Ziel: mehr Verkehrssicherheit – auch durch Tempolimit?

Die Abgeordneten machen sich für mehr Sicherheit auf Schleswig-Holsteins Straßen stark. Angestoßen von den Grünen flammt in dieser Diskussion der Disput um ein Tempolimit wieder auf.

Verkehrssicherheit Verkehrskontrolle Polizei Wohnmobil
Mit Schwerpunktkontrollen, hier im Bereich von Wohnwagenanhängern und Wohnmobilen, will die Polizei zur Verkehrssicherheit beitragen. Foto: dpa, Bodo Schackow

Ein Straßenverkehr ohne Schwerverletzte und Tote sei eine „Vision“ – aber eine, die anzustreben lohnt. Das betont Verkehrsminister Bernd Buchholz (FDP) in seinem Bericht über die vom Deutschen Verkehrssicherheitsrat aufgelegte Strategie „Vision Zero – Null Verkehrstote“.

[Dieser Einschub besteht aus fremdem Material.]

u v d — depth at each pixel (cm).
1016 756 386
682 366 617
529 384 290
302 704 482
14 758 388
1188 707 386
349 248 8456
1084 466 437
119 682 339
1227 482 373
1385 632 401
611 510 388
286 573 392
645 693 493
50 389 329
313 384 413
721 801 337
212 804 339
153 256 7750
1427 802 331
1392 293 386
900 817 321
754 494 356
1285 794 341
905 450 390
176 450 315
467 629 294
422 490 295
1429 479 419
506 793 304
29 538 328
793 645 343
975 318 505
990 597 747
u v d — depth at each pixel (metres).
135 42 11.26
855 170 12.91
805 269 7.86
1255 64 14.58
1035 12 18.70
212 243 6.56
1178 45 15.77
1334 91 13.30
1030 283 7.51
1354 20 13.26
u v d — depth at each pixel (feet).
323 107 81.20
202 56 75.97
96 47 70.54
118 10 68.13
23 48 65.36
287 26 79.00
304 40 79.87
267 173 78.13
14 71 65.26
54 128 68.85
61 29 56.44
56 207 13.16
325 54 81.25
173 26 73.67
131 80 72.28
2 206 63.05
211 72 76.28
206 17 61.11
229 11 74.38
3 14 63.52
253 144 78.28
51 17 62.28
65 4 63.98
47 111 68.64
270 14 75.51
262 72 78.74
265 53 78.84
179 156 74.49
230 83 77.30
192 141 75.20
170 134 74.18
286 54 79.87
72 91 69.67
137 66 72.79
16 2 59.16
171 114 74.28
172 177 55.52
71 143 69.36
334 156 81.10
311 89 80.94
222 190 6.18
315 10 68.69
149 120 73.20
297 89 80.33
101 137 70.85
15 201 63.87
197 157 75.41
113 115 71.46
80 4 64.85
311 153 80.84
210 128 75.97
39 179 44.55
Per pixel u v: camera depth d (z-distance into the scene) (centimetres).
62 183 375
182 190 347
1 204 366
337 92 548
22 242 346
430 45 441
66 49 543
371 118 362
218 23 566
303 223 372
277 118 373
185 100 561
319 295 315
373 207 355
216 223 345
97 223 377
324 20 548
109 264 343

Der Minister nannte drei Ansatzpunkte: Die Ausbildung der Verkehrsteilnehmer müsse verbessert werden, beginnend bei den Kleinsten, aber auch bei den besonders gefährdeten Radfahrern. Techniken wie Abbiegeassistenten bei Lkw oder automatisiertes Fahrens könnten helfen. Und: Die Infrastruktur müsse nachgerüstet werden, etwa durch den dreispurigen Ausbau von Bundesstraßen, die Nachbesserung von Kurven oder höherwertige Radwege. Die SPD warf der Landesregierung Passivität vor, und die Grünen stritten sich mit den Jamaika-Partnern CDU und FDP über ein Tempolimit auf Autobahnen.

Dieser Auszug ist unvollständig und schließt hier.